> **Task to complete**:
Copy out the following lines word for word, keeping each line as it appears.

> **The records**:

···

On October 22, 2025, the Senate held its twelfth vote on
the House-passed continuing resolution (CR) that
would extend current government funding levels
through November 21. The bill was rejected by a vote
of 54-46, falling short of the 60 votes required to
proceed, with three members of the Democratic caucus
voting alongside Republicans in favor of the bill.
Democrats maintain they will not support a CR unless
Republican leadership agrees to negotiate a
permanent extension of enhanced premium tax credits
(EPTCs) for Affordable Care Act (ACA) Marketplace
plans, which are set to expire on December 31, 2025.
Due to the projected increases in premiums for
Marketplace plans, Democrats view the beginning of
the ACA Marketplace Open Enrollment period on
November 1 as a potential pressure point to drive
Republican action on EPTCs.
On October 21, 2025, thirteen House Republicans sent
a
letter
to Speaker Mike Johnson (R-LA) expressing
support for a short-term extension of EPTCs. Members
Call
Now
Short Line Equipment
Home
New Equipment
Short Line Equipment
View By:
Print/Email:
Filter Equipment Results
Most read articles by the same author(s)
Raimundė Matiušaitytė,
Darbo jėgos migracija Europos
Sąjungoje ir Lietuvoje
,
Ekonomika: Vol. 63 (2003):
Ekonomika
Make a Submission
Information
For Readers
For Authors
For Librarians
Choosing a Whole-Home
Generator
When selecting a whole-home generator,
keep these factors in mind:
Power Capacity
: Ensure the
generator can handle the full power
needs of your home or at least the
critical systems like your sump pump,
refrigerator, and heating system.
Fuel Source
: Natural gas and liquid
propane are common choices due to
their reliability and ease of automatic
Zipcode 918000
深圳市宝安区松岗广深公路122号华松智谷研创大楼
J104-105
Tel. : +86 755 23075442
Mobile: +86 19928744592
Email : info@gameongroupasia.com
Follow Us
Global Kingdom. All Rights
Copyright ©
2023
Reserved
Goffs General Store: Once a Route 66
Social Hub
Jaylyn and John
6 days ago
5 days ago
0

···

> **Written response**:
On October 22, 2025, the Senate held its twelfth vote on
the House-passed continuing resolution (CR) that
would extend current government funding levels
through November 21. The bill was rejected by a vote
of 54-46, falling short of the 60 votes required to
proceed, with three members of the Democratic caucus
voting alongside Republicans in favor of the bill.
Democrats maintain they will not support a CR unless
Republican leadership agrees to negotiate a
permanent extension of enhanced premium tax credits
(EPTCs) for Affordable Care Act (ACA) Marketplace
plans, which are set to expire on December 31, 2025.
Due to the projected increases in premiums for
Marketplace plans, Democrats view the beginning of
the ACA Marketplace Open Enrollment period on
November 1 as a potential pressure point to drive
Republican action on EPTCs.
On October 21, 2025, thirteen House Republicans sent
a
letter
to Speaker Mike Johnson (R-LA) expressing
support for a short-term extension of EPTCs. Members
Call
Now
Short Line Equipment
Home
New Equipment
Short Line Equipment
View By:
Print/Email:
Filter Equipment Results
Most read articles by the same author(s)
Raimundė Matiušaitytė,
Darbo jėgos migracija Europos
Sąjungoje ir Lietuvoje
,
Ekonomika: Vol. 63 (2003):
Ekonomika
Make a Submission
Information
For Readers
For Authors
For Librarians
Choosing a Whole-Home
Generator
When selecting a whole-home generator,
keep these factors in mind:
Power Capacity
: Ensure the
generator can handle the full power
needs of your home or at least the
critical systems like your sump pump,
refrigerator, and heating system.
Fuel Source
: Natural gas and liquid
propane are common choices due to
their reliability and ease of automatic
Zipcode 918000
深圳市宝安区松岗广深公路122号华松智谷研创大楼
J104-105
Tel. : +86 755 23075442
Mobile: +86 19928744592
Email : info@gameongroupasia.com
Follow Us
Global Kingdom. All Rights
Copyright ©
2023
Reserved
Goffs General Store: Once a Route 66
Social Hub
Jaylyn and John
6 days ago
5 days ago
0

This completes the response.